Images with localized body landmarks
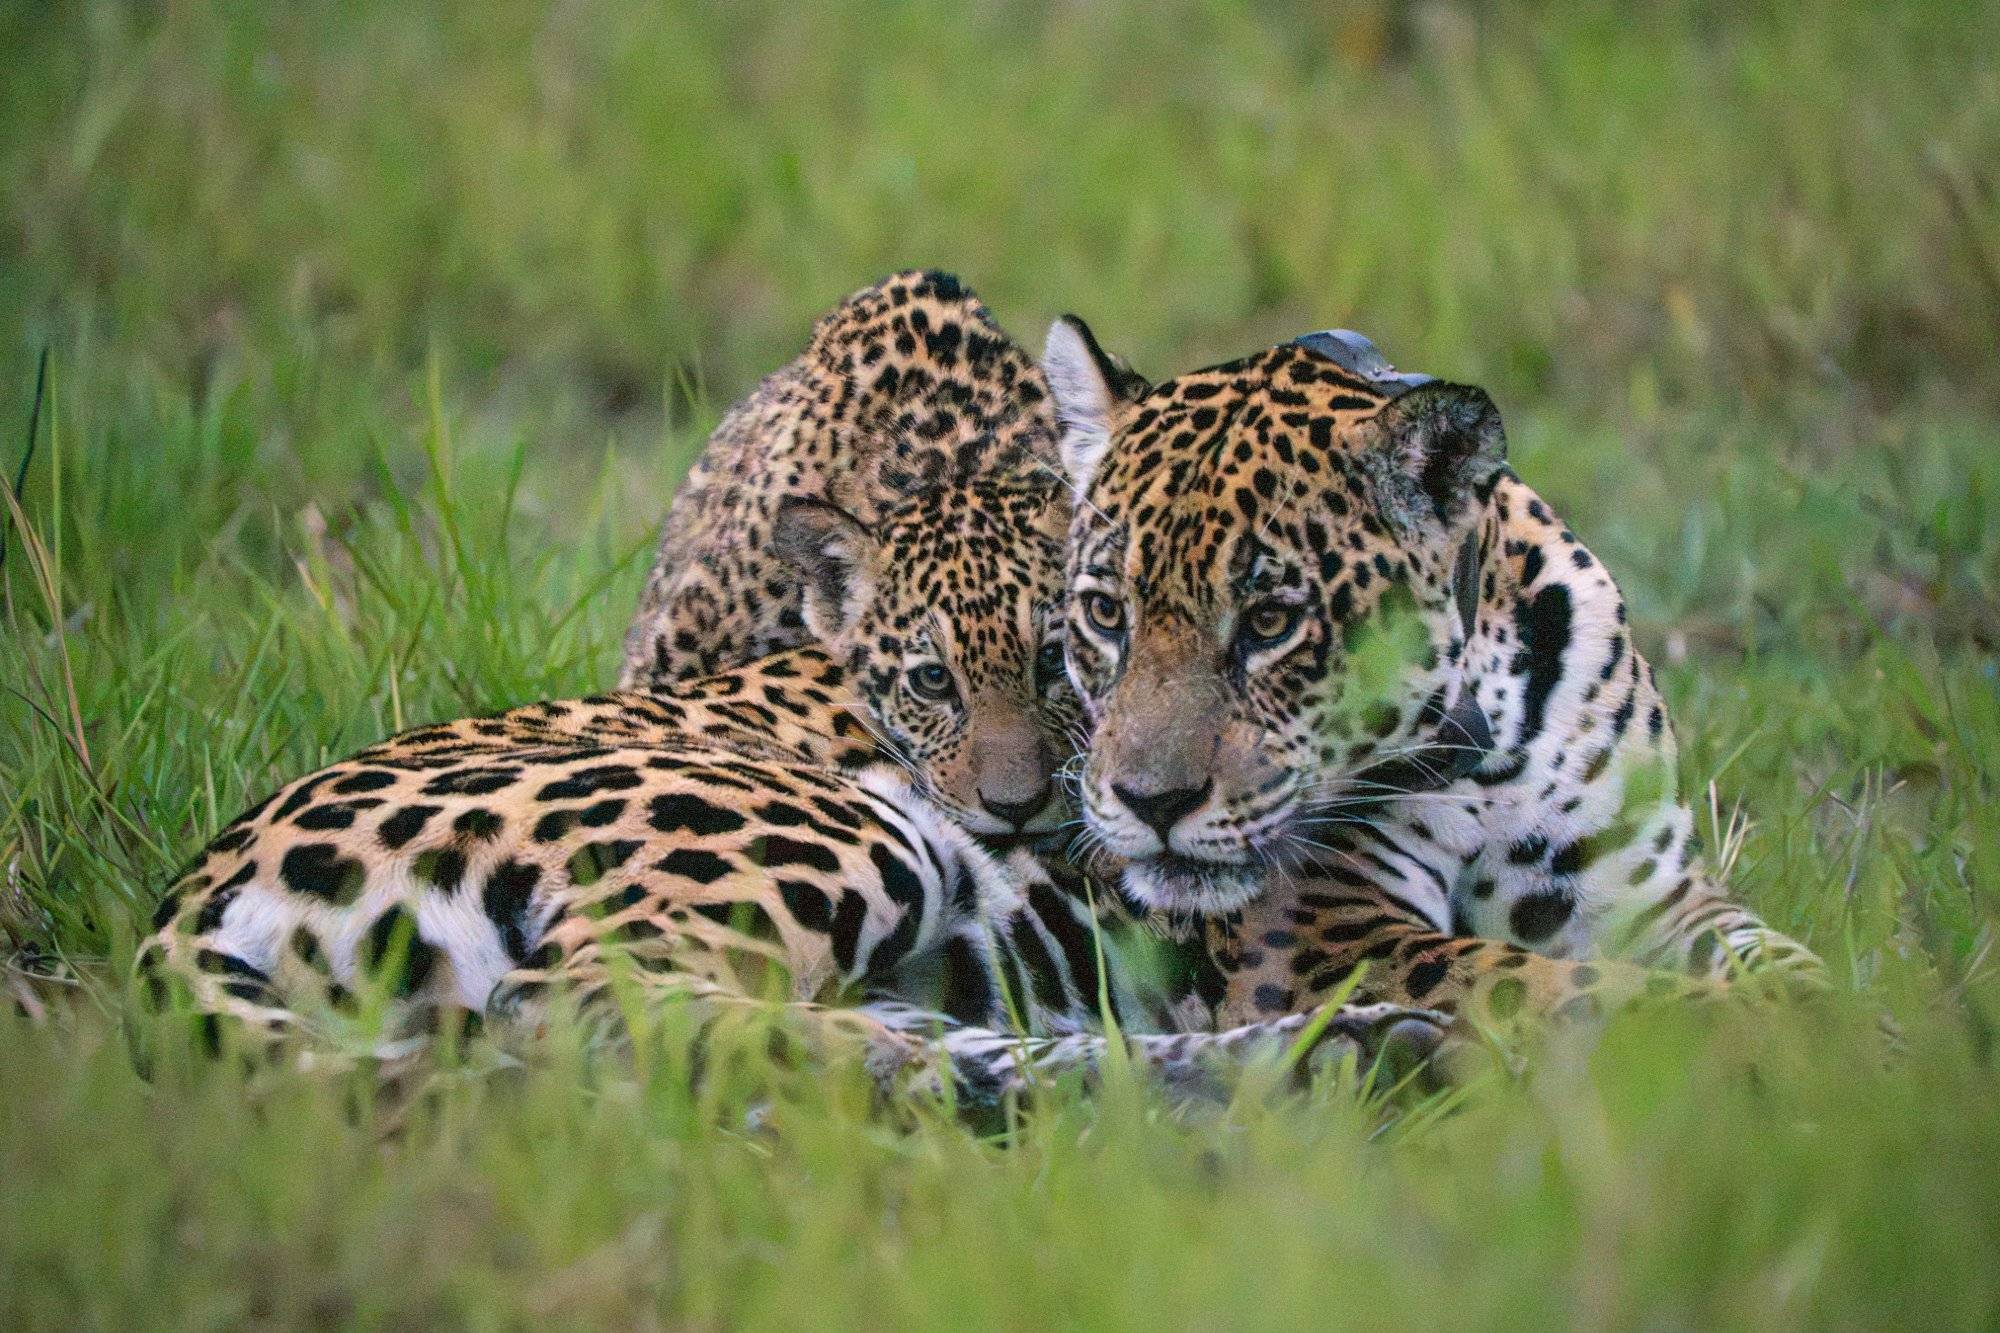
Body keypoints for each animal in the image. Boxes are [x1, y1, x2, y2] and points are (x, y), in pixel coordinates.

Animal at [1038, 317, 1826, 1032]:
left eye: (1270, 621)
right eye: (1106, 613)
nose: (1153, 805)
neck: (1488, 747)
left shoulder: (1654, 891)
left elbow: (1778, 956)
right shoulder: (1319, 936)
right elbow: (1568, 985)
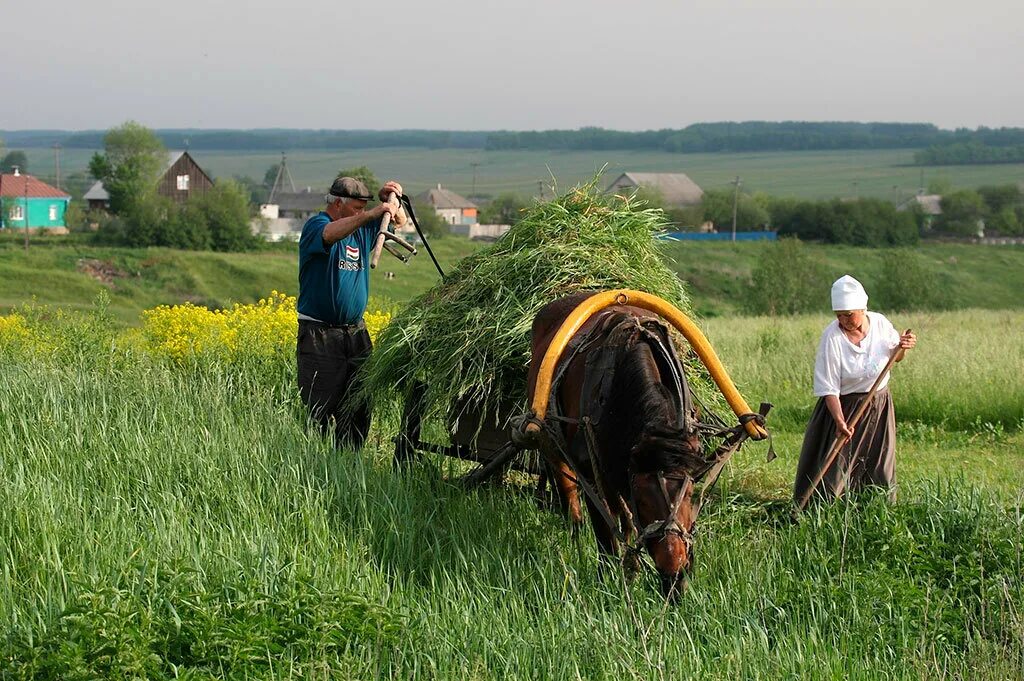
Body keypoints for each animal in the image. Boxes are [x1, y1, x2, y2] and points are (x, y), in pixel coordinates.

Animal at [528, 292, 704, 593]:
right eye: (643, 500)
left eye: (690, 493)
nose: (673, 576)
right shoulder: (591, 471)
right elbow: (605, 532)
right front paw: (606, 581)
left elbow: (626, 521)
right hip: (549, 441)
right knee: (568, 494)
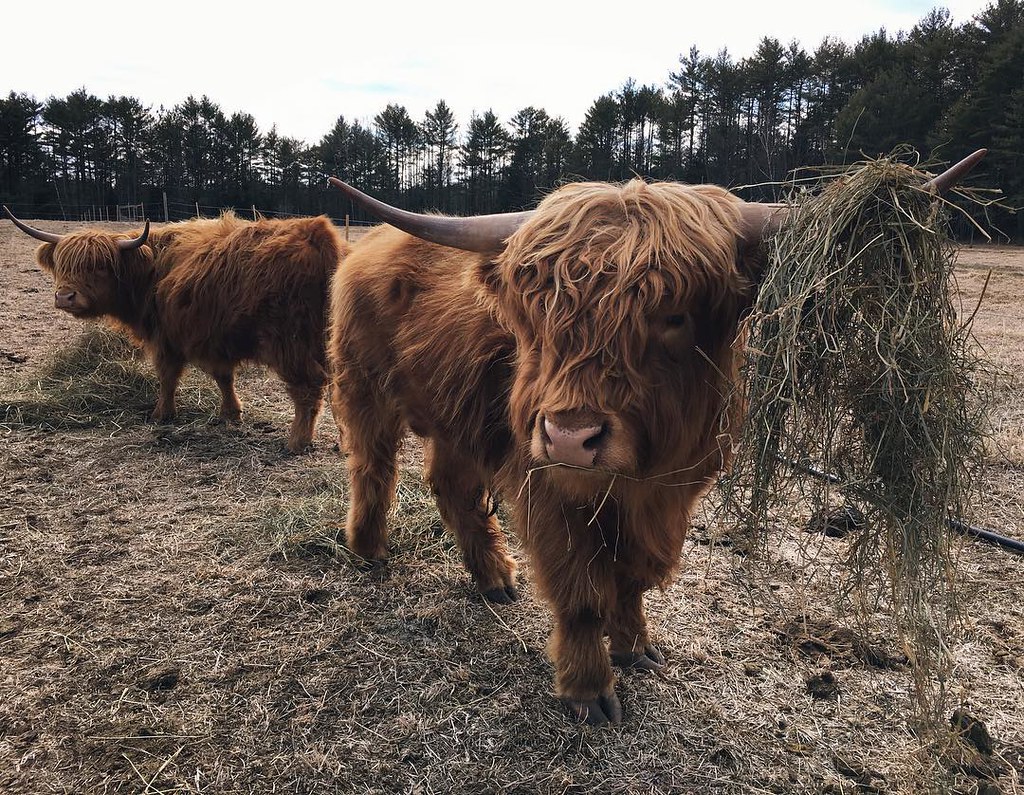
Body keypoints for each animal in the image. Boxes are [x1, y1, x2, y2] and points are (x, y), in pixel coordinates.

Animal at [3, 209, 349, 453]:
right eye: (62, 265)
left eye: (99, 266)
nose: (65, 297)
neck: (149, 270)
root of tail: (319, 236)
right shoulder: (214, 338)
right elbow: (224, 378)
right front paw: (231, 414)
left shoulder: (164, 337)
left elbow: (167, 377)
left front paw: (162, 414)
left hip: (289, 342)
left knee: (308, 386)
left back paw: (297, 442)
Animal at [326, 150, 985, 726]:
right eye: (536, 309)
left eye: (674, 315)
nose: (571, 437)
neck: (634, 477)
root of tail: (369, 247)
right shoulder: (547, 487)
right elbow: (580, 590)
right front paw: (588, 689)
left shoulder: (672, 491)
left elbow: (633, 576)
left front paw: (636, 647)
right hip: (364, 388)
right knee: (373, 466)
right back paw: (369, 549)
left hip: (457, 415)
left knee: (452, 487)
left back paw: (493, 577)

* Exercise requirements: In your copy, include no pictures, but set down every record exactly.

* Answer space:
Body keypoints for each animal in the image. Boxes are [x1, y1, x2, y2] and points are (x, y), in pixel coordinates.

Animal at [1038, 317, 1826, 1032]:
left eye: (1270, 621)
right eye: (1106, 613)
nose: (1153, 805)
neck: (1488, 747)
left shoulder: (1654, 891)
left elbow: (1778, 956)
right shoulder: (1319, 936)
right elbow: (1568, 985)
Body keypoints for each animal in the image. Boxes are [x1, y1, x2, y2] and points are (x, y), in pixel coordinates.

Animal at [528, 292, 704, 593]:
right eye: (643, 500)
left eye: (690, 493)
nose: (673, 576)
right shoulder: (591, 471)
right elbow: (605, 532)
right front paw: (606, 581)
left elbow: (626, 521)
right hip: (549, 441)
right knee: (568, 494)
Body keypoints for each animal in the image. Boxes are [x1, y1, x2, y2] and points are (x, y), in pixel coordinates.

Animal at [3, 209, 349, 453]:
right eye: (62, 265)
left eye: (99, 266)
nose: (65, 297)
neck: (149, 270)
root of tail: (319, 236)
right shoulder: (214, 338)
right elbow: (224, 378)
right front paw: (231, 414)
left shoulder: (164, 337)
left elbow: (167, 377)
left front paw: (162, 414)
left hip: (289, 342)
left knee: (308, 386)
left back paw: (297, 442)
Animal at [326, 150, 985, 726]:
right eye: (536, 309)
left eye: (674, 315)
nose: (571, 437)
neck: (634, 477)
root of tail: (369, 247)
right shoulder: (547, 487)
right elbow: (580, 590)
right front paw: (588, 689)
left shoulder: (672, 491)
left elbow: (633, 576)
left front paw: (636, 647)
right hip: (364, 388)
right knee: (373, 466)
right back paw: (369, 549)
left hip: (457, 415)
left knee: (452, 487)
left back paw: (493, 577)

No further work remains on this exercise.